### Passage to read ###

From the Federal Register Online via GPO Access [wais.access.gpo.gov]

DEPARTMENT OF DEFENSE 48 CFR Parts 232 and 252

[DFARS Case 98-D012]

Defense Federal Acquisition Regulation Supplement; Electronic

Funds Transfer

AGENCY: Department of Defense (DoD).

ACTION: Final rule.

SUMMARY: The Director of Defense Procurement has issued a final rule amending the Defense Federal Acquisition Regulation Supplement (DFARS) to remove policy and procedures for use of the electronic funds transfer (EFT) method of contract payment when the payment office uses

the Central Contractor Registration (CCR) database as its source of EFT information. The DFARS policy and procedures are no longer necessary, as a result of changes made to the Federal Acquisition Regulation (FAR) in Item IV of Federal Acquisition Circular 97-11.

EFFECTIVE DATE: May 3, 1999.

### Information ###

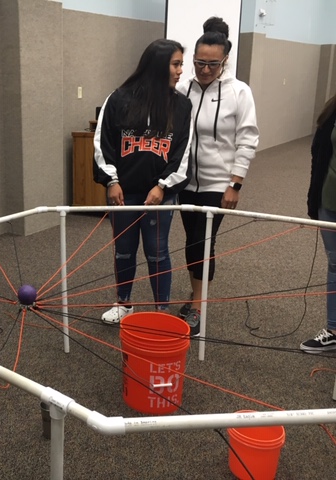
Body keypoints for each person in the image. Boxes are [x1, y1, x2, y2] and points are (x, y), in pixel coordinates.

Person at [94, 39, 192, 325]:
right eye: (176, 64)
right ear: (159, 65)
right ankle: (124, 303)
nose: (180, 71)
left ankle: (161, 311)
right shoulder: (119, 98)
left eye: (181, 65)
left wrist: (162, 186)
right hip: (123, 193)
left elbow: (182, 152)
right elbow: (103, 144)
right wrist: (111, 181)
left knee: (157, 252)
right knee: (123, 250)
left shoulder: (182, 106)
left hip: (160, 194)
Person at [175, 17, 259, 336]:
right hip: (185, 182)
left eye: (212, 64)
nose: (205, 69)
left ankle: (197, 306)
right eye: (198, 62)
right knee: (192, 242)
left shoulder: (239, 92)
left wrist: (235, 183)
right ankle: (197, 294)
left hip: (218, 184)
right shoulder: (184, 89)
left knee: (201, 242)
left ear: (224, 61)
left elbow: (248, 138)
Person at [302, 94, 336, 353]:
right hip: (329, 201)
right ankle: (334, 329)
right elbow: (319, 155)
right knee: (335, 264)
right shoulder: (332, 109)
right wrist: (313, 200)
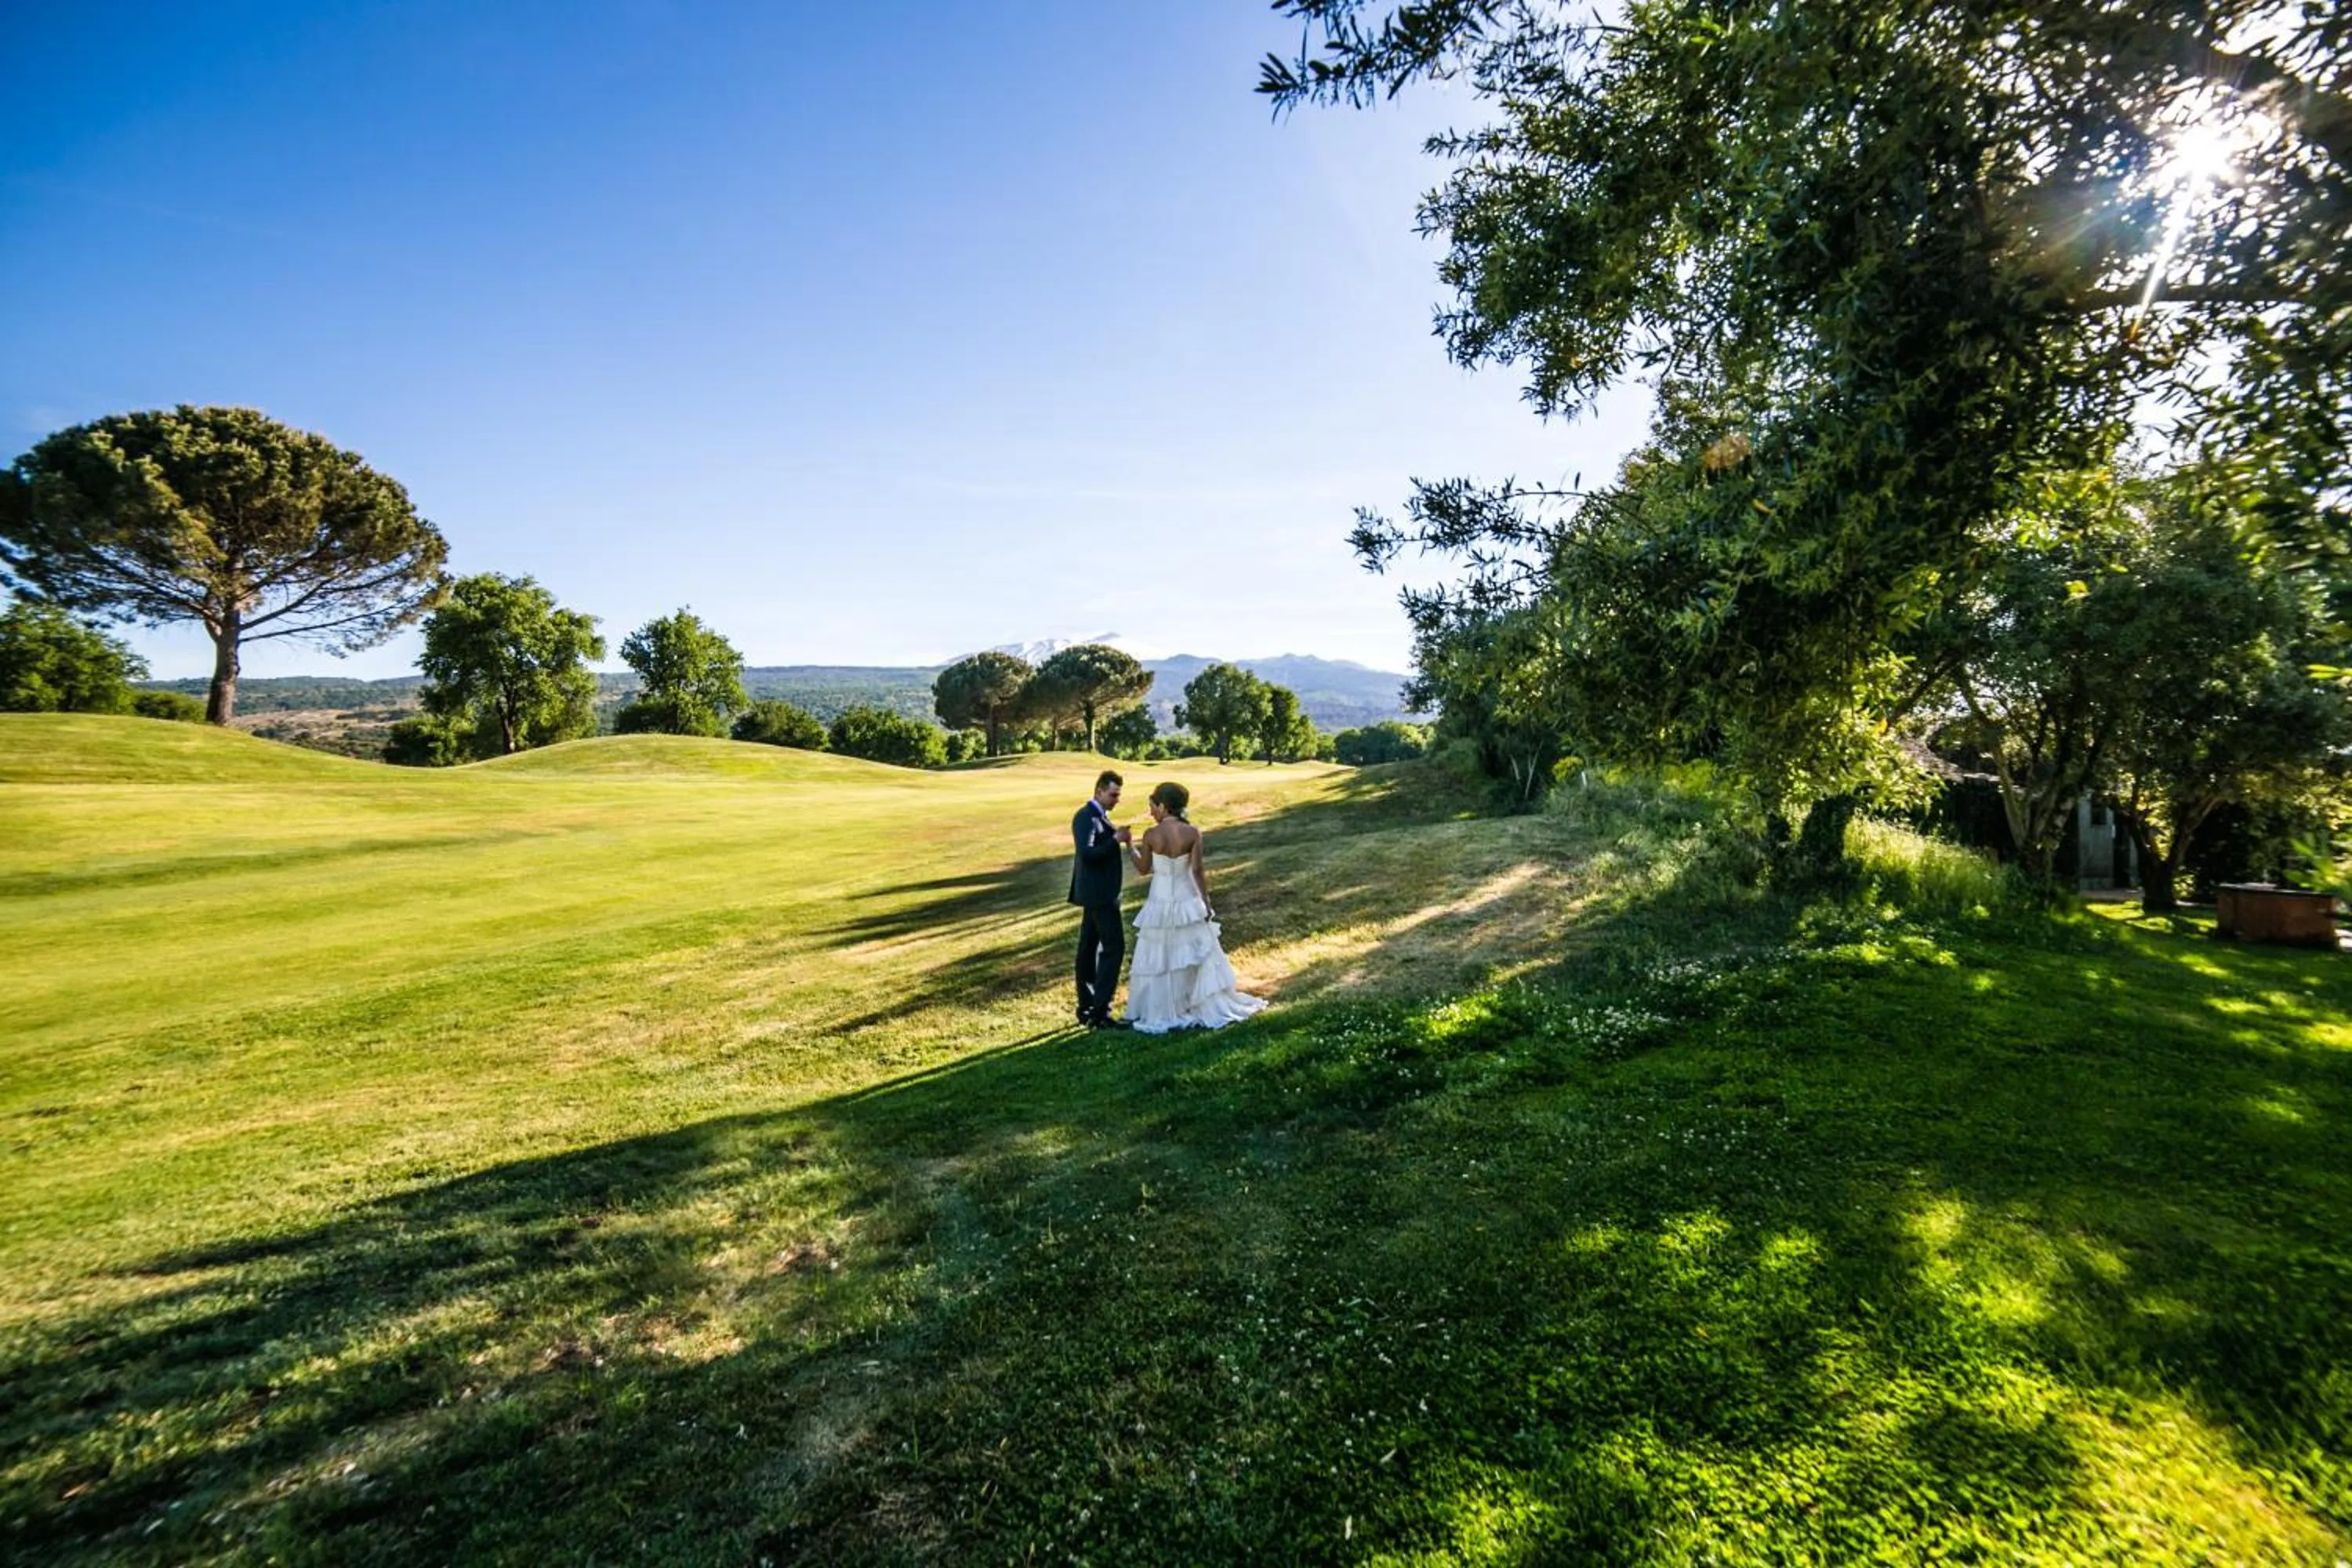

###

## Work request 1
Answer these from the Federal Register notice on electronic funds transfer:
(a) What DFARS case number does the notice carry?
(b) On what date does the rule take effect?
(c) Which Federal Acquisition Circular contains the FAR changes that made the DFARS policy and procedures unnecessary?
## Work request 2
Copy everything in the Federal Register notice on electronic funds transfer from "AGENCY: Department of" down to "Acquisition Circular 97-11.".
## Work request 3
Carry on the Federal Register notice on electronic funds transfer, starting after its effective-date line.

## Written response 1
(a) DFARS Case 98-D012
(b) May 3, 1999
(c) Federal Acquisition Circular 97-11 (Item IV)

## Written response 2
AGENCY: Department of Defense (DoD).

ACTION: Final rule.

SUMMARY: The Director of Defense Procurement has issued a final rule amending the Defense Federal Acquisition Regulation Supplement (DFARS) to remove policy and procedures for use of the electronic funds transfer (EFT) method of contract payment when the payment office uses

the Central Contractor Registration (CCR) database as its source of EFT information. The DFARS policy and procedures are no longer necessary, as a result of changes made to the Federal Acquisition Regulation (FAR) in Item IV of Federal Acquisition Circular 97-11.

## Written response 3
FOR FURTHER INFORMATION CONTACT: Ms. Sandra Haberlin, Defense Acquisition Regulations Council, PDUSD(A&T)DP(DAR), IMD 3D139, 3062 Defense Pentagon, Washington, DC 20301-3062. Telephone (703) 602-0131; telefax (703) 602-0350. Please cite DFARS Case 98-D012.SUPPLEMENTARY INFORMATION:

A. Background

An interim DFARS rule was published in the Federal Register on May 20, 1998 (63 FR 27682). The rule prescribed use of a new clause at DFARS 252.232-7009, Payment by Electronic Funds Transfer (CCR). This clause was especially tailored for DoD contractors that are paid by EFT

and registered in the CCR database as required by DFARS Subpart 204.73. No public comments were received in response to the interim DFARS rule. Subsequently, on March 4, 1999, a final FAR rule was published in the Federal Register (64 FR 10538). The rule amends the FAR, effective

May 3, 1999, to provide policy and procedures for making contract financing and delivery payments to contractors by EFT. To accommodate the DoD requirement for contractors to register into a CCR database, the rule prescribes a new clause at FAR 52.232-33, Payment by Electronic Funds Transfer-Central Contractor Registration, for use when the payment office will make payment by EFT and will use the CCR database as its source of EFT information. The clause at FAR 52.232-33 is equivalent to the clause at DFARS 252.232-7009.

This final rule eliminates the DFARS changes made in the interim rule published on May 20, 1998, as a result of the FAR changes pertaining to payment by EFT published on March 4, 1999.

B. Regulatory Flexibility Act

DoD certifies that this final rule will not have a significant economic impact on a substantial number of small entities within the meaning of the Regulatory Flexibility Act, 5 U.S.C. 601, et seq., because this final rule eliminates the DFARS changes made in the interim rule, as a result of

recent changes to the FAR pertaining to payment by EFT.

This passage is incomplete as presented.